Page-level text extractions.
────────────────

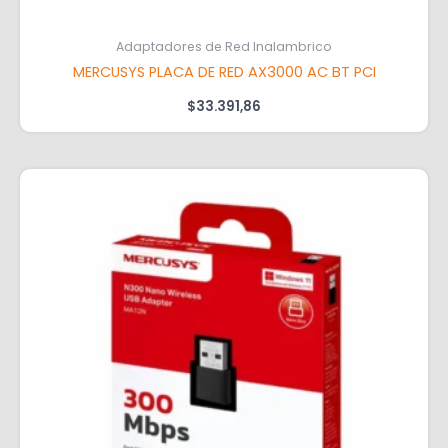
Adaptadores de Red Inalambrico
MERCUSYS PLACA DE RED AX3000 AC BT PCI
$
33.391,86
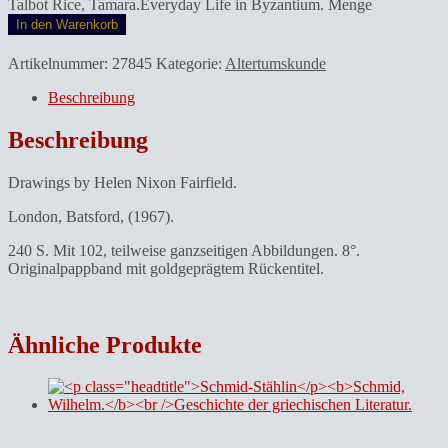
Talbot Rice, Tamara.Everyday Life in Byzantium. Menge
In den Warenkorb
Artikelnummer:
27845
Kategorie:
Altertumskunde
Beschreibung
Beschreibung
Drawings by Helen Nixon Fairfield.
London, Batsford, (1967).
240 S. Mit 102, teilweise ganzseitigen Abbildungen. 8°.
Originalpappband mit goldgeprägtem Rückentitel.
Ähnliche Produkte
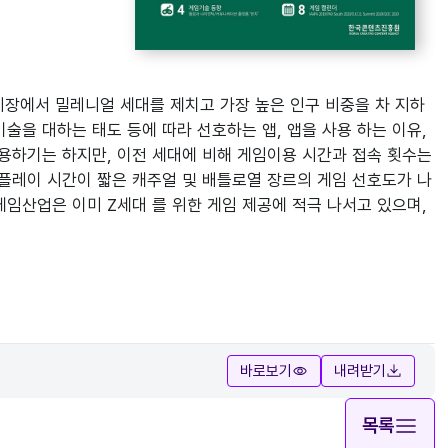
 시장에서 밀레니얼 세대를 제치고 가장 높은 인구 비중을 차 지하
술을 대하는 태도 등에 따라 선호하는 앱, 앱을 사용 하는 이유,
이용하기는 하지만, 이전 세대에 비해 게임이용 시간과 접속 횟수는
 플레이 시간이 짧은 캐주얼 및 배틀로열 장르의 게임 선호도가 나
게임산업은 이미 Z세대 를 위한 게임 제공에 적극 나서고 있으며,
바로보기
내려받기
목록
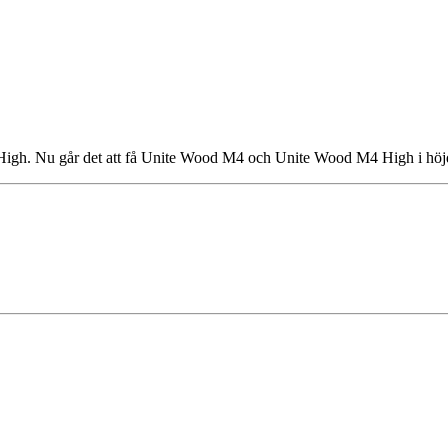
 High. Nu går det att få Unite Wood M4 och Unite Wood M4 High i höj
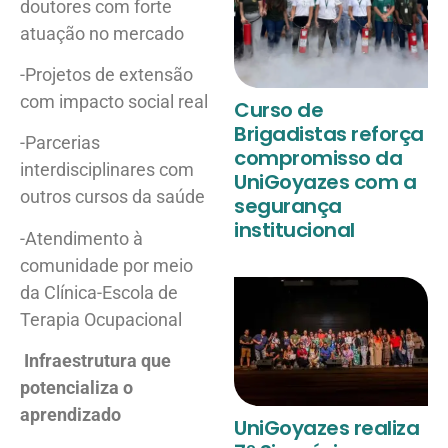
doutores com forte
atuação no mercado
-Projetos de extensão
com impacto social real
Curso de
Brigadistas reforça
-Parcerias
compromisso da
interdisciplinares com
UniGoyazes com a
outros cursos da saúde
segurança
institucional
-Atendimento à
comunidade por meio
da Clínica-Escola de
Terapia Ocupacional
Infraestrutura que
potencializa o
aprendizado
UniGoyazes realiza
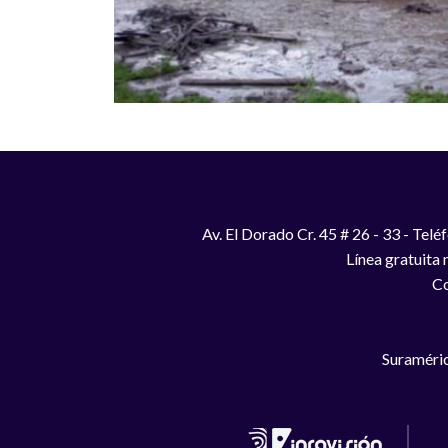
Av. El Dorado Cr. 45 # 26 - 33 - Te
Línea gratuita
Co
Suraméric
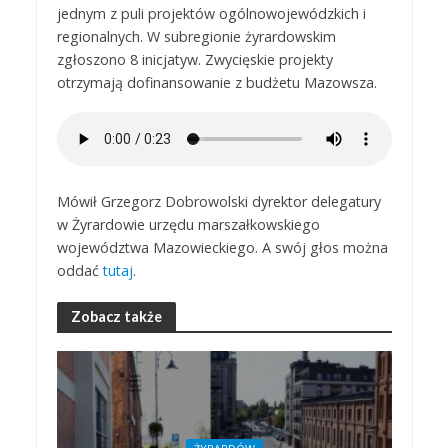
jednym z puli projektów ogólnowojewódzkich i
regionalnych. W subregionie żyrardowskim
zgłoszono 8 inicjatyw. Zwycięskie projekty
otrzymają dofinansowanie z budżetu Mazowsza.
Mówił Grzegorz Dobrowolski dyrektor delegatury
w Żyrardowie urzędu marszałkowskiego
województwa Mazowieckiego. A swój głos można
oddać
tutaj
.
Zobacz także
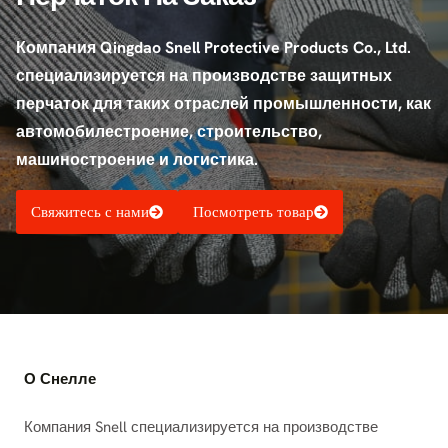
Компания Qingdao Snell Protective Products Co., Ltd.
специализируется на производстве защитных
перчаток для таких отраслей промышленности, как
автомобилестроение, строительство,
машиностроение и логистика.
Свяжитесь с нами
Посмотреть товар
О Снелле
Компания Snell специализируется на производстве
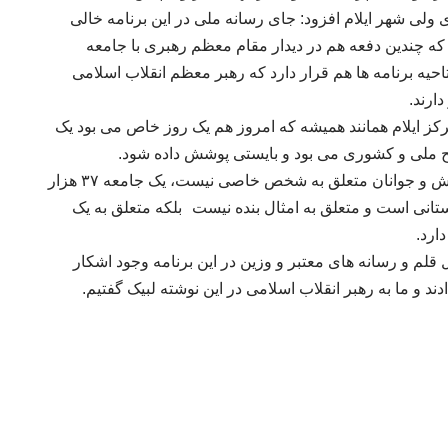
ولی شهر ایلام افزود: جای رسانه ملی در این برنامه خالی
که چندین دفعه هم در دیدار مقام معظم رهبری با جامعه
یه برنامه ها هم قرار دارد که رهبر معظم انقلاب اسلامی
ارند
.
کز ایلام همانند همیشه که امروز هم یک روز خاص می بود یک
ح ملی و کشوری می بود و بایستی پوشش داده شود
.
مدیرکل ورزش و جوانان استان تصریح کرد: ورزش و جوانان متعلق به شخص خاصی نیست، یک جامعه ۳۷ هزار
بلکه متعلق به یک
ارد
.
قلم و رسانه های معتبر و وزین در این برنامه وجود اشکار
 و ما به رهبر انقلاب اسلامی در این نوشته لبیک گفتیم.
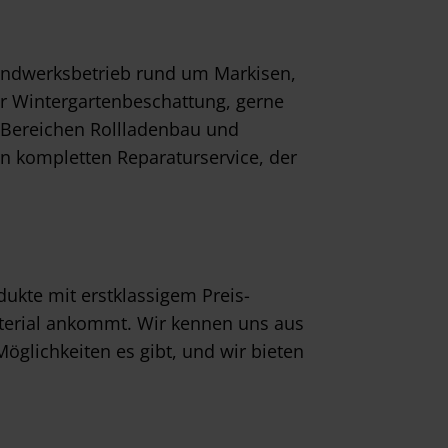
Handwerksbetrieb rund um Markisen,
er Wintergartenbeschattung, gerne
 Bereichen Rollladenbau und
n kompletten Reparaturservice, der
kte mit erstklassigem Preis-
aterial ankommt. Wir kennen uns aus
öglichkeiten es gibt, und wir bieten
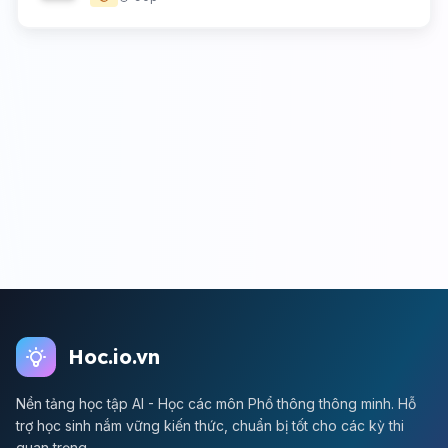
Hoc.io.vn
Nền tảng học tập AI - Học các môn Phổ thông thông minh. Hỗ
trợ học sinh nắm vững kiến thức, chuẩn bị tốt cho các kỳ thi
quan trọng.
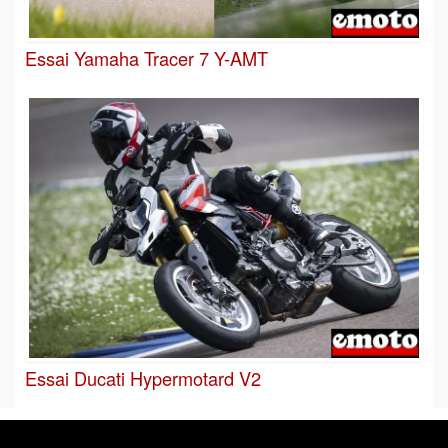
Essai Yamaha Tracer 7 Y-AMT
Essai Ducati Hypermotard V2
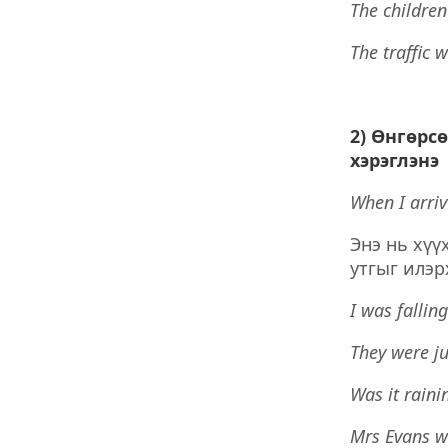
The children
The traffic 
2) Өнгөрс
хэрэглэнэ
When I arriv
Энэ нь хүү
утгыг илэр
I was fallin
They were ju
Was it rain
Mrs Evans w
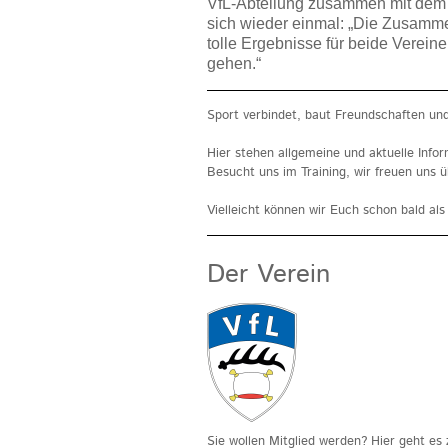
VfL-Abteilung zusammen mit dem
sich wieder einmal: „Die Zusamme
tolle Ergebnisse für beide Verei
gehen.“
Sport verbindet, baut Freundschaften un
Hier stehen allgemeine und aktuelle Info
Besucht uns im Training, wir freuen uns ü
Vielleicht können wir Euch schon bald al
Der Verein
Sie wollen Mitglied werden? Hier geht e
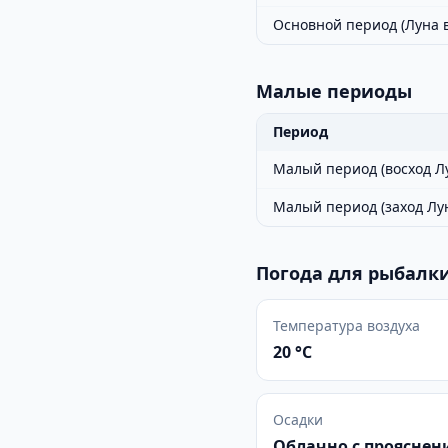
Основной период (Луна 
Малые периоды
Период
Малый период (восход Л
Малый период (заход Лу
Погода для рыбалки
Температура воздуха
20 °C
Осадки
Облачно с проясне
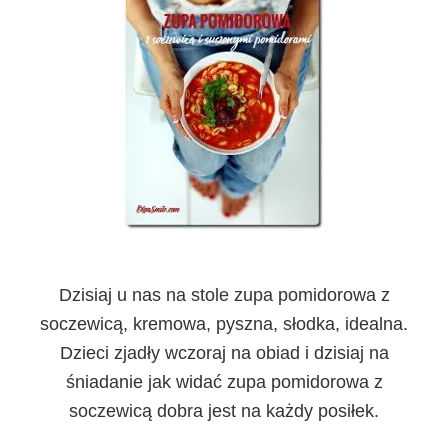
Dzisiaj u nas na stole zupa pomidorowa z
soczewicą, kremowa, pyszna, słodka, idealna.
Dzieci zjadły wczoraj na obiad i dzisiaj na
śniadanie jak widać zupa pomidorowa z
soczewicą dobra jest na każdy posiłek.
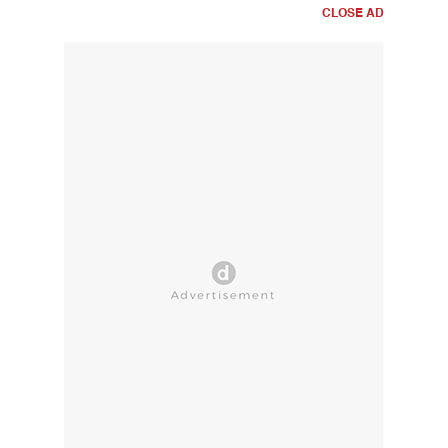
CLOSE AD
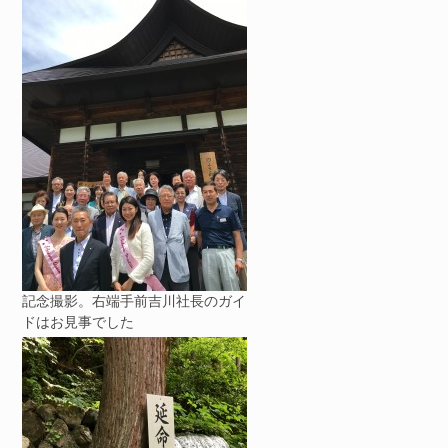
記念撮影。右端手前吉川社長のガイ
ドはお見事でした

────────────────

What the exercise asks. Pictures aside, every entry above must be repeated exactly.

Exercise answer.
Adaptadores de Red Inalambrico
MERCUSYS PLACA DE RED AX3000 AC BT PCI
$
33.391,86
Talbot Rice, Tamara.Everyday Life in Byzantium. Menge
In den Warenkorb
Artikelnummer:
27845
Kategorie:
Altertumskunde
Beschreibung
Beschreibung
Drawings by Helen Nixon Fairfield.
London, Batsford, (1967).
240 S. Mit 102, teilweise ganzseitigen Abbildungen. 8°.
Originalpappband mit goldgeprägtem Rückentitel.
Ähnliche Produkte
 시장에서 밀레니얼 세대를 제치고 가장 높은 인구 비중을 차 지하
술을 대하는 태도 등에 따라 선호하는 앱, 앱을 사용 하는 이유,
이용하기는 하지만, 이전 세대에 비해 게임이용 시간과 접속 횟수는
 플레이 시간이 짧은 캐주얼 및 배틀로열 장르의 게임 선호도가 나
게임산업은 이미 Z세대 를 위한 게임 제공에 적극 나서고 있으며,
바로보기
내려받기
목록
 High. Nu går det att få Unite Wood M4 och Unite Wood M4 High i höj
doutores com forte
atuação no mercado
-Projetos de extensão
com impacto social real
Curso de
Brigadistas reforça
-Parcerias
compromisso da
interdisciplinares com
UniGoyazes com a
outros cursos da saúde
segurança
institucional
-Atendimento à
comunidade por meio
da Clínica-Escola de
Terapia Ocupacional
Infraestrutura que
potencializa o
aprendizado
UniGoyazes realiza
Av. El Dorado Cr. 45 # 26 - 33 - Te
Línea gratuita
Co
Suraméric
jednym z puli projektów ogólnowojewódzkich i
regionalnych. W subregionie żyrardowskim
zgłoszono 8 inicjatyw. Zwycięskie projekty
otrzymają dofinansowanie z budżetu Mazowsza.
Mówił Grzegorz Dobrowolski dyrektor delegatury
w Żyrardowie urzędu marszałkowskiego
województwa Mazowieckiego. A swój głos można
oddać
tutaj
.
Zobacz także
Компания Qingdao Snell Protective Products Co., Ltd.
специализируется на производстве защитных
перчаток для таких отраслей промышленности, как
автомобилестроение, строительство,
машиностроение и логистика.
Свяжитесь с нами
Посмотреть товар
О Снелле
Компания Snell специализируется на производстве
ولی شهر ایلام افزود: جای رسانه ملی در این برنامه خالی
که چندین دفعه هم در دیدار مقام معظم رهبری با جامعه
یه برنامه ها هم قرار دارد که رهبر معظم انقلاب اسلامی
ارند
.
کز ایلام همانند همیشه که امروز هم یک روز خاص می بود یک
ح ملی و کشوری می بود و بایستی پوشش داده شود
.
مدیرکل ورزش و جوانان استان تصریح کرد: ورزش و جوانان متعلق به شخص خاصی نیست، یک جامعه ۳۷ هزار
بلکه متعلق به یک
ارد
.
قلم و رسانه های معتبر و وزین در این برنامه وجود اشکار
 و ما به رهبر انقلاب اسلامی در این نوشته لبیک گفتیم.
Handwerksbetrieb rund um Markisen,
er Wintergartenbeschattung, gerne
 Bereichen Rollladenbau und
n kompletten Reparaturservice, der
kte mit erstklassigem Preis-
aterial ankommt. Wir kennen uns aus
öglichkeiten es gibt, und wir bieten
Hoc.io.vn
Nền tảng học tập AI - Học các môn Phổ thông thông minh. Hỗ
trợ học sinh nắm vững kiến thức, chuẩn bị tốt cho các kỳ thi
quan trọng.
Essai Yamaha Tracer 7 Y-AMT
Essai Ducati Hypermotard V2
The children
The traffic 
2) Өнгөрс
хэрэглэнэ
When I arriv
Энэ нь хүү
утгыг илэр
I was fallin
They were ju
Was it rain
Mrs Evans w
VfL-Abteilung zusammen mit dem
sich wieder einmal: „Die Zusamme
tolle Ergebnisse für beide Verei
gehen.“
Sport verbindet, baut Freundschaften un
Hier stehen allgemeine und aktuelle Info
Besucht uns im Training, wir freuen uns ü
Vielleicht können wir Euch schon bald al
Der Verein
Sie wollen Mitglied werden? Hier geht e
Основной период (Луна 
Малые периоды
Период
Малый период (восход Л
Малый период (заход Лу
Погода для рыбалки
Температура воздуха
20 °C
Осадки
Облачно с проясне
Dzisiaj u nas na stole zupa pomidorowa z
soczewicą, kremowa, pyszna, słodka, idealna.
Dzieci zjadły wczoraj na obiad i dzisiaj na
śniadanie jak widać zupa pomidorowa z
soczewicą dobra jest na każdy posiłek.
CLOSE AD
記念撮影。右端手前吉川社長のガイ
ドはお見事でした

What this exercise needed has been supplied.